- **Exercise instructions**:
Find the string "lines" in the entries and copy each line that has it.

- - - - - - -

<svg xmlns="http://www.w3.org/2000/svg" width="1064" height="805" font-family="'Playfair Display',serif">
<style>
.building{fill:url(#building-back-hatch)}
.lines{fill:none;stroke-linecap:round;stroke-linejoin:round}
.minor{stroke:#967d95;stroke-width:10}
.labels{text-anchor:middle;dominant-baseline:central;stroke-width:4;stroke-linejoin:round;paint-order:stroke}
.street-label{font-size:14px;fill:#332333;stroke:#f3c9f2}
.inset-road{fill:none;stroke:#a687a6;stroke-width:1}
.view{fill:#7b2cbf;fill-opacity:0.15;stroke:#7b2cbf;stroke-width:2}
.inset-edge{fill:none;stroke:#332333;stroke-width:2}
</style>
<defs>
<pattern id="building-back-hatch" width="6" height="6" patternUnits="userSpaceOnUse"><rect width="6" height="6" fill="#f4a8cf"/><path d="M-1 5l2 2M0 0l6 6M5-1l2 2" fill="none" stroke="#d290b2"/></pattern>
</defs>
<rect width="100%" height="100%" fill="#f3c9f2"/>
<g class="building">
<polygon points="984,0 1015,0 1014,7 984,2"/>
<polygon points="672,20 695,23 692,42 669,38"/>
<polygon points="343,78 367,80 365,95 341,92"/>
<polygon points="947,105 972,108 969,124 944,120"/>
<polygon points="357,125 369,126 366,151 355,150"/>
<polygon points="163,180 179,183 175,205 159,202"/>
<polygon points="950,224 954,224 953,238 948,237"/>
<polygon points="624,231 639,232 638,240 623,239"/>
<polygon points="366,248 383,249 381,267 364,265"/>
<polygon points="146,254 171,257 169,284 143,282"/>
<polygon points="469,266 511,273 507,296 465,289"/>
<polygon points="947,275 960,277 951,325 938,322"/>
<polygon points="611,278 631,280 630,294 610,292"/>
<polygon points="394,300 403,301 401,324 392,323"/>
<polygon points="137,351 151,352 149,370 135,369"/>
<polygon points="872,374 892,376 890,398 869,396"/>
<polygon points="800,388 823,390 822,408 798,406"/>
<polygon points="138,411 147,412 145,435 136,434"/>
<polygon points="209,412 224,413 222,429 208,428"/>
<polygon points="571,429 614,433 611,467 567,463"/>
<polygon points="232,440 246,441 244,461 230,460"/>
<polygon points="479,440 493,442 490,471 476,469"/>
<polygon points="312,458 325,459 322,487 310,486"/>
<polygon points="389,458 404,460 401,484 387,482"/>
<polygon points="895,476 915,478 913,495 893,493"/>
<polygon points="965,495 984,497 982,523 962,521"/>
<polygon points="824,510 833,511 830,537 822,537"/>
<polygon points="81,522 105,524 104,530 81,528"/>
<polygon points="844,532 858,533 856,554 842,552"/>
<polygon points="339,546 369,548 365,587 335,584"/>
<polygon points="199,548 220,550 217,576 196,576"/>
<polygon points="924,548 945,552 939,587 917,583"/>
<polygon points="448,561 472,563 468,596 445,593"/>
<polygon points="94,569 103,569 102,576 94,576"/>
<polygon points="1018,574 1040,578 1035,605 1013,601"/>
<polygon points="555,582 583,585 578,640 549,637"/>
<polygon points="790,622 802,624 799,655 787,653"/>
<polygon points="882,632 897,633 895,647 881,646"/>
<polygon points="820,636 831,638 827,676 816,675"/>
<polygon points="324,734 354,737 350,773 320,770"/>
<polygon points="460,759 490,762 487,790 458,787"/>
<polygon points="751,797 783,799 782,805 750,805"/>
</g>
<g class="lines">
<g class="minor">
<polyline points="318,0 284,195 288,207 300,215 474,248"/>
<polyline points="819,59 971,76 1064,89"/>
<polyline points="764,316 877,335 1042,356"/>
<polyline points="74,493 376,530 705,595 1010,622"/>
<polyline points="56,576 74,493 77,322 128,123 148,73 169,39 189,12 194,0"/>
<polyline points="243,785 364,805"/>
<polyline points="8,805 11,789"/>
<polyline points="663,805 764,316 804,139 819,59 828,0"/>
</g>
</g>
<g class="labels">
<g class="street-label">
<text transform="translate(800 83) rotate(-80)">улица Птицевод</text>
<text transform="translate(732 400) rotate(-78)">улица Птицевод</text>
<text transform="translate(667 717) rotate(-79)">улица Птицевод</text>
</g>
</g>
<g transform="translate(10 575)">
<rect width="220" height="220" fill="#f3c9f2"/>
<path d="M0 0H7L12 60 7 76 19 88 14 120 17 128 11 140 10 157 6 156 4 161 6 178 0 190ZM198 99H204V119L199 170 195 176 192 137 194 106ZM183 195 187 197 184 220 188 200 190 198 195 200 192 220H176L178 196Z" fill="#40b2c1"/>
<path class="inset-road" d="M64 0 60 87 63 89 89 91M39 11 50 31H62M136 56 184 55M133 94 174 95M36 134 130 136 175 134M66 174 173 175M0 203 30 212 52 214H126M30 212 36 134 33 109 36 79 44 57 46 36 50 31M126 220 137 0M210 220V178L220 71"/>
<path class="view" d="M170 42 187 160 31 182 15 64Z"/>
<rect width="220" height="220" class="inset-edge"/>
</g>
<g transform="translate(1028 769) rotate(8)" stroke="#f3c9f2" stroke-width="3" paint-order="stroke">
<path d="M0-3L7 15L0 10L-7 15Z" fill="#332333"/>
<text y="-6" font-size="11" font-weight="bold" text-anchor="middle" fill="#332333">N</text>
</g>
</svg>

- - - - - - -

- **Solution to the problem**:
.lines{fill:none;stroke-linecap:round;stroke-linejoin:round}
<g class="lines">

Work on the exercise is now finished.